» What you will do:
Rewrite the rows below with every "white backdrop" changed to "white background" and everything else kept the same. Omit the pictures from your version.

» Available data:
#####
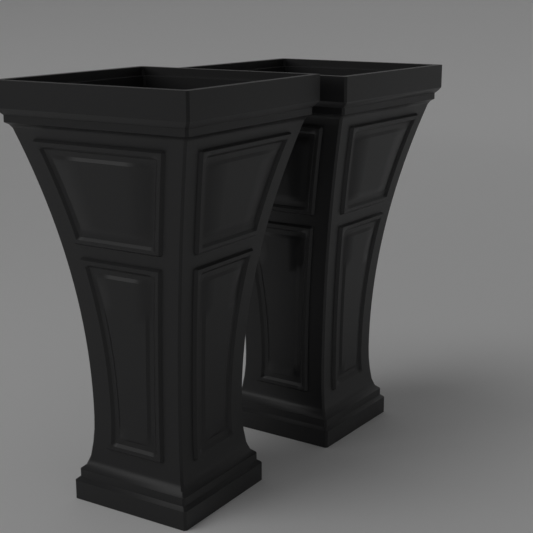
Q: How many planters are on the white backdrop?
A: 2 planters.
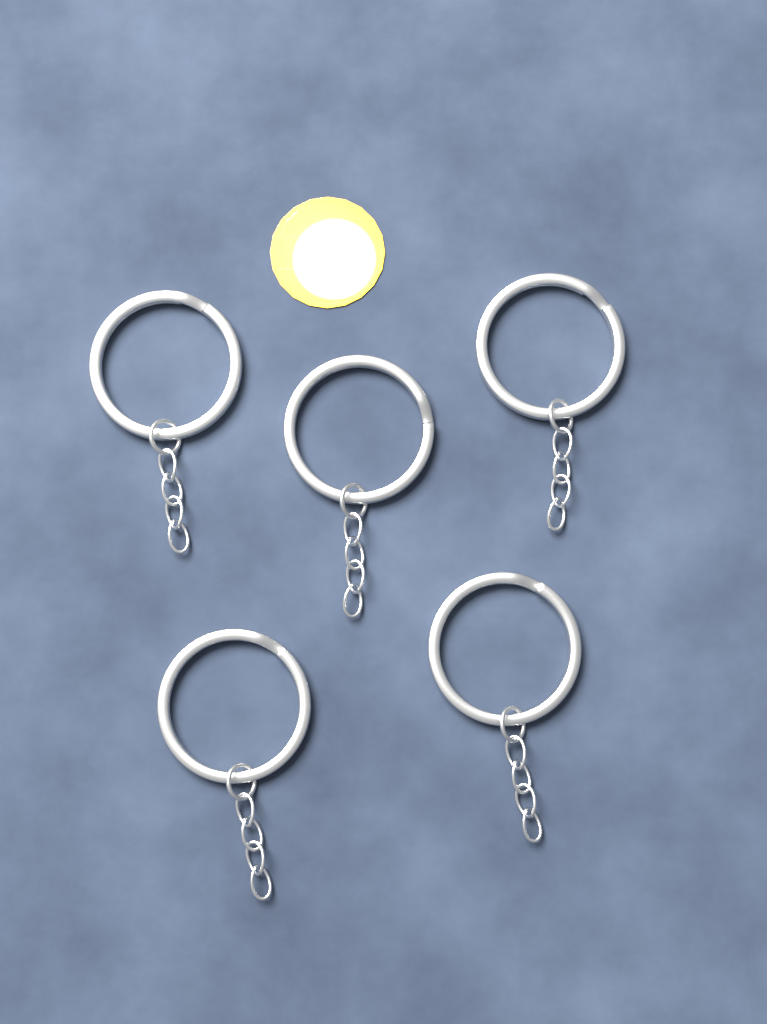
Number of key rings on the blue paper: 5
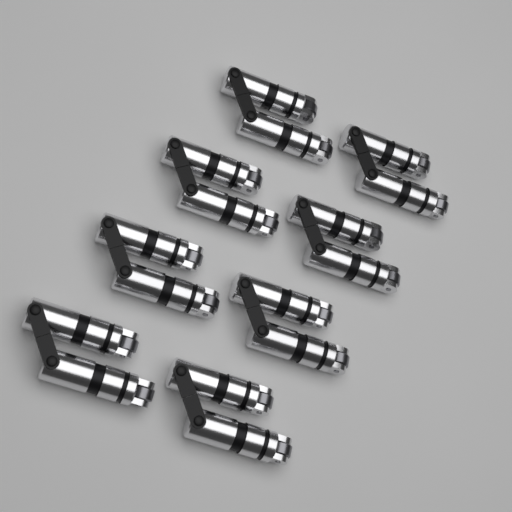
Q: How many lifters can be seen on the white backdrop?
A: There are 16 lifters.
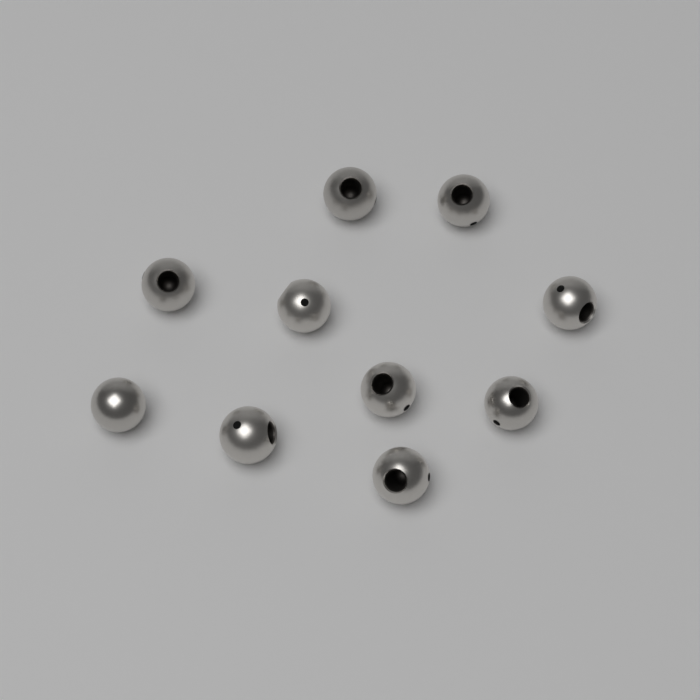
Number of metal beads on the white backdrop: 10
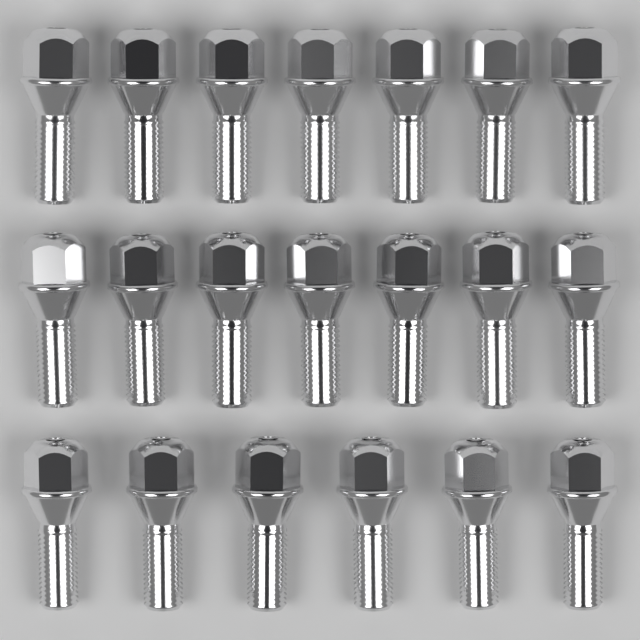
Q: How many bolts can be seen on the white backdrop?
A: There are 20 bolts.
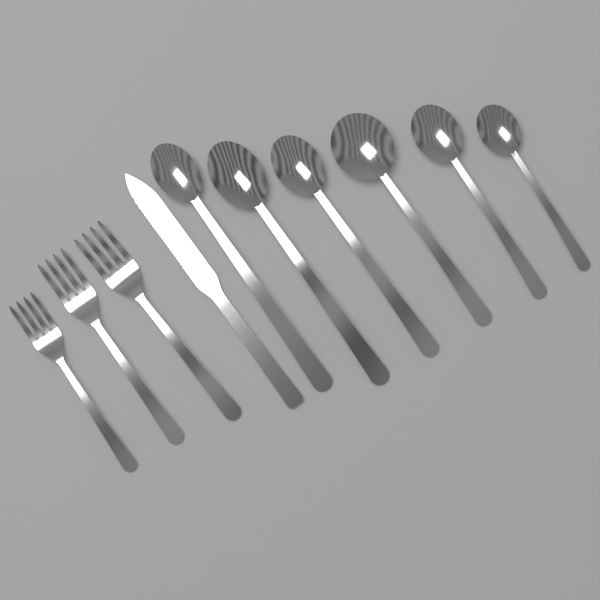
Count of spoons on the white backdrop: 6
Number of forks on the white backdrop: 3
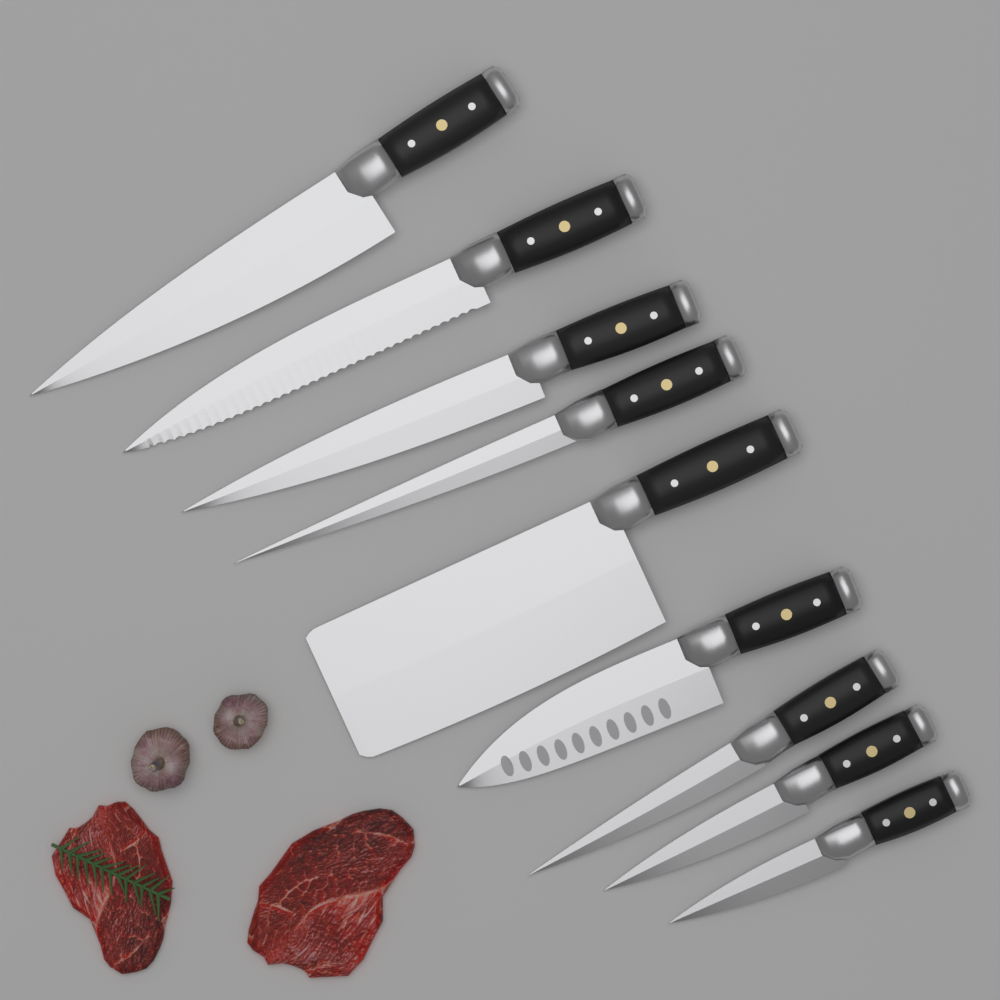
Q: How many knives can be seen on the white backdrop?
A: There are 9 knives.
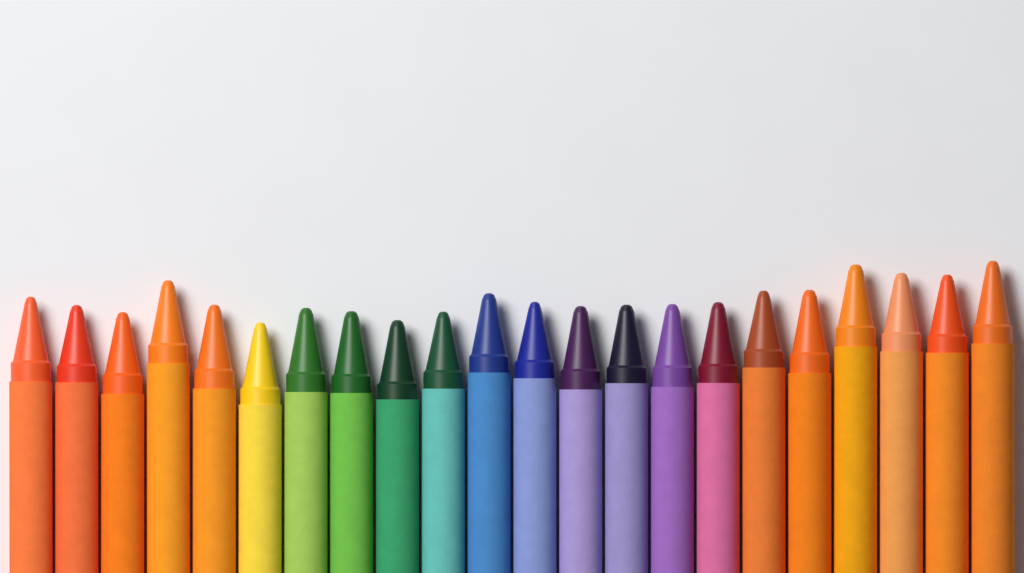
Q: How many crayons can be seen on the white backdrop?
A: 22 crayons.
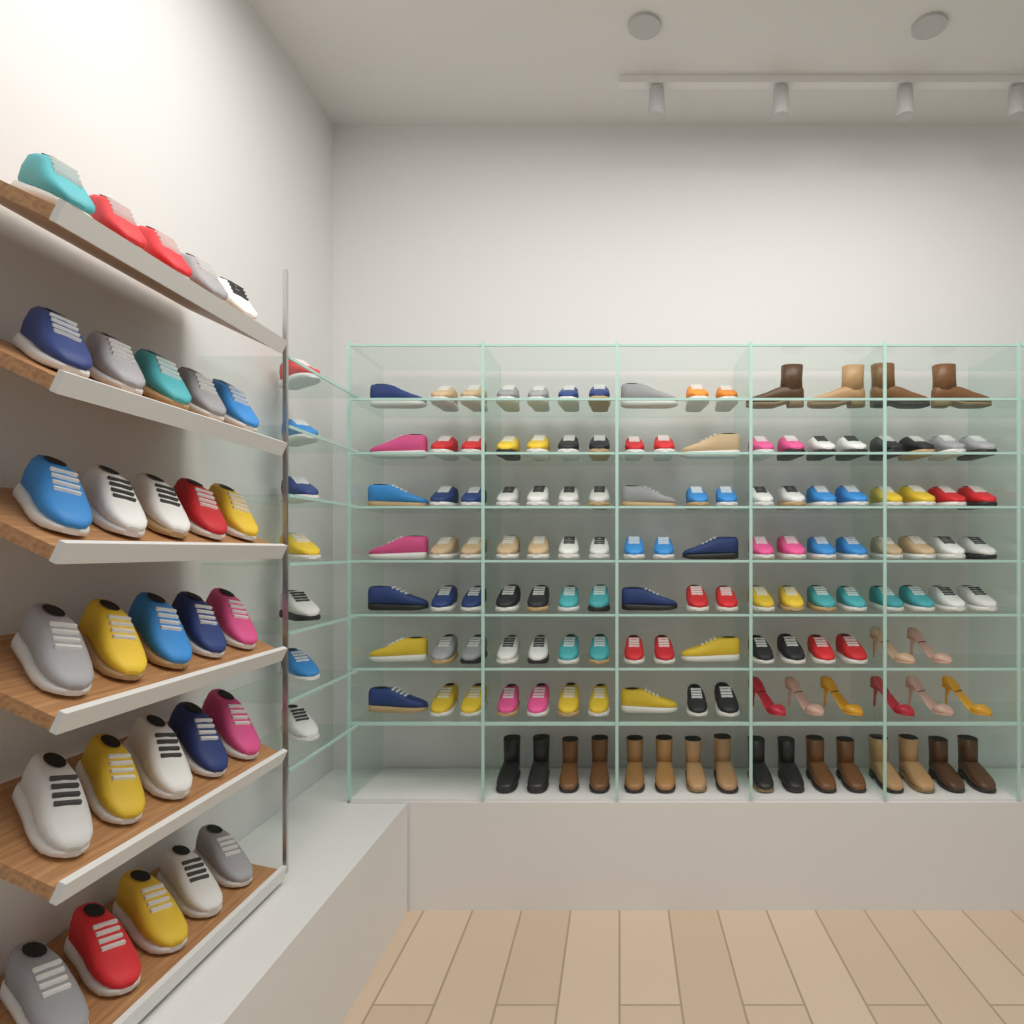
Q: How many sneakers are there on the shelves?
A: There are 143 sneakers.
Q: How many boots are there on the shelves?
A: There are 20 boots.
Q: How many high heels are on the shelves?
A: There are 8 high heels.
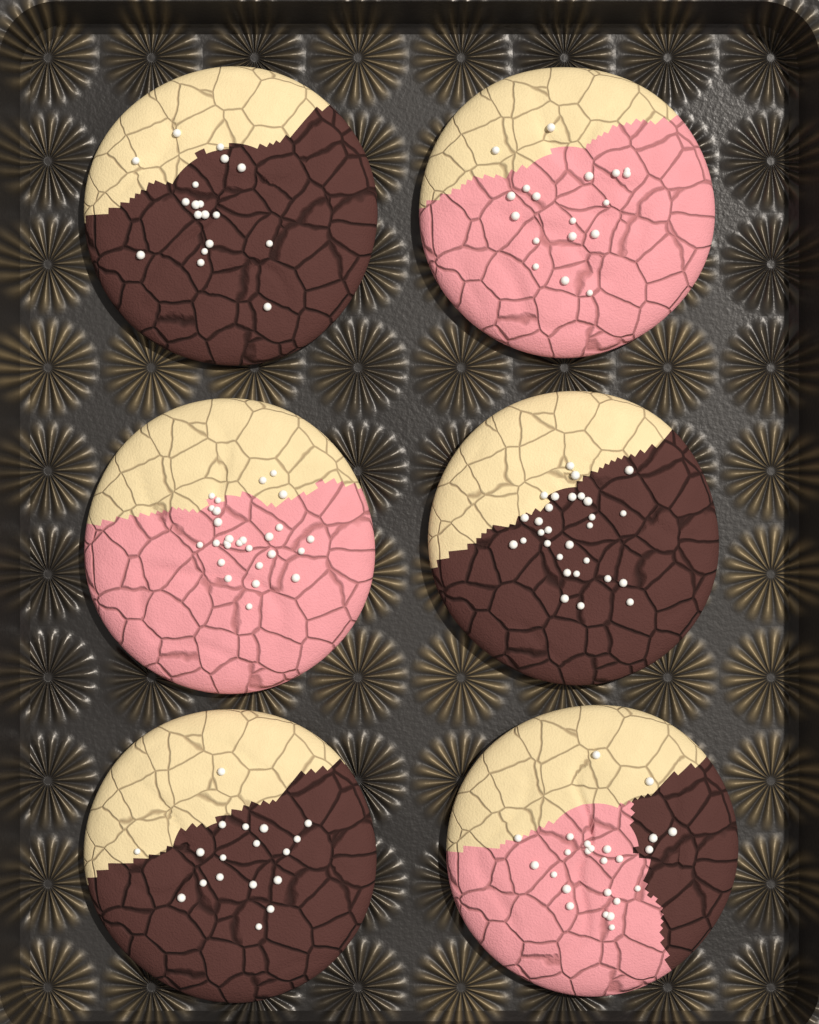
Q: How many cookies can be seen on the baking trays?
#####
» Answer:
Q: How many planters are on the white background?
A: 2 planters.
Number of key rings on the blue paper: 5
Q: How many lifters can be seen on the white background?
A: There are 16 lifters.
Number of metal beads on the white background: 10
Q: How many bolts can be seen on the white background?
A: There are 20 bolts.
Count of spoons on the white background: 6
Number of forks on the white background: 3
Q: How many knives can be seen on the white background?
A: There are 9 knives.
Q: How many crayons can be seen on the white background?
A: 22 crayons.
Q: How many sneakers are there on the shelves?
A: There are 143 sneakers.
Q: How many boots are there on the shelves?
A: There are 20 boots.
Q: How many high heels are on the shelves?
A: There are 8 high heels.
Q: How many cookies can be seen on the baking trays?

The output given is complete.